Performance of splitting string and parsing numbers

I was curious and played around a little bit.

I noticed that a significant amount of time is spent on iterating over eachsplit or split in general.

It’s really just a guess since I am not really a string expert but Julia natively supports unicode so maybe the additional overhead causes the difference between Rust’s split and Julia’s split, although Rust also support UTF-8 in str.
Btw. a couple of years ago we had ASCIIString in Julia which was deprecated somewhere before v1. I am wondering if that would make any difference :wink:

…but again, that’s just a guess.

If you compare this (data is the content of the provided gist file above):

function solve(data)
    maximum(eachsplit(data, "\n\n")) do block
        sum(parse(Int64, num) for num in eachsplit(block, "\n"))
    end
end

I get

  491.542 μs (3757 allocations: 234.77 KiB)

and this one

@btime collect(eachsplit($data, "\n\n"))

already yields

167.167 μs (2264 allocations: 140.75 KiB)

which is 5 times slower than Rust’s total run time. Then we even have another nested split inside solve which adds another 150us-ish to the overall time in case of the Julia implementation.
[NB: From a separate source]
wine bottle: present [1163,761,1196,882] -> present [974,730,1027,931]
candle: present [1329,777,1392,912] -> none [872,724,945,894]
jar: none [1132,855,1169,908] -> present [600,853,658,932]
I am not familiar with the Rust implementation but to me it looks like split and probably also parse are doing a better job in string processing, but 10x faster is really suspicious.

I did a quick check with a crude bytes-parsing implementation:

function splitbytes(bytes, seq)
    out = Vector{Vector{UInt8}}()
    seq_n = length(seq)
    seq_idx = 1
    chunk = Vector{UInt8}()
    for byte ∈ bytes
        # sequence found, pushing everything before it to `out`
        if byte == seq[seq_idx] && seq_n == seq_idx
            push!(out, chunk[1:end-(seq_n-1)])
            seq_idx = 1
            chunk = Vector{UInt8}()
            continue
        end
        # reset sequence matcher if consecutive byte is not matching
        if byte != seq[seq_idx] && seq_n > 1
            seq_idx = 1
        end
        # increase sequence index to match next time
        if byte == seq[seq_idx]
            seq_idx += 1
        end
        push!(chunk, byte)
    end
    push!(out, chunk)
    out
end

and then running that over the very same data and I only get a tiny improvement (20% or so) in runtime and the Int64 interpretation and maximum determination are missing:

function solvebytes(bytes)
    splitbytes.(splitbytes(bytes, [0xA, 0xA]), [0xA])
end
@btime solvebytes($bytes)
  399.708 μs (7504 allocations: 460.39 KiB)

Anyways, are you sure that Rust is not somehow doing some caching behind the scenes, during compilation? To me it’s the only plausible explanation since I don’t know how to do this iteration including comparisons almost 10x faster…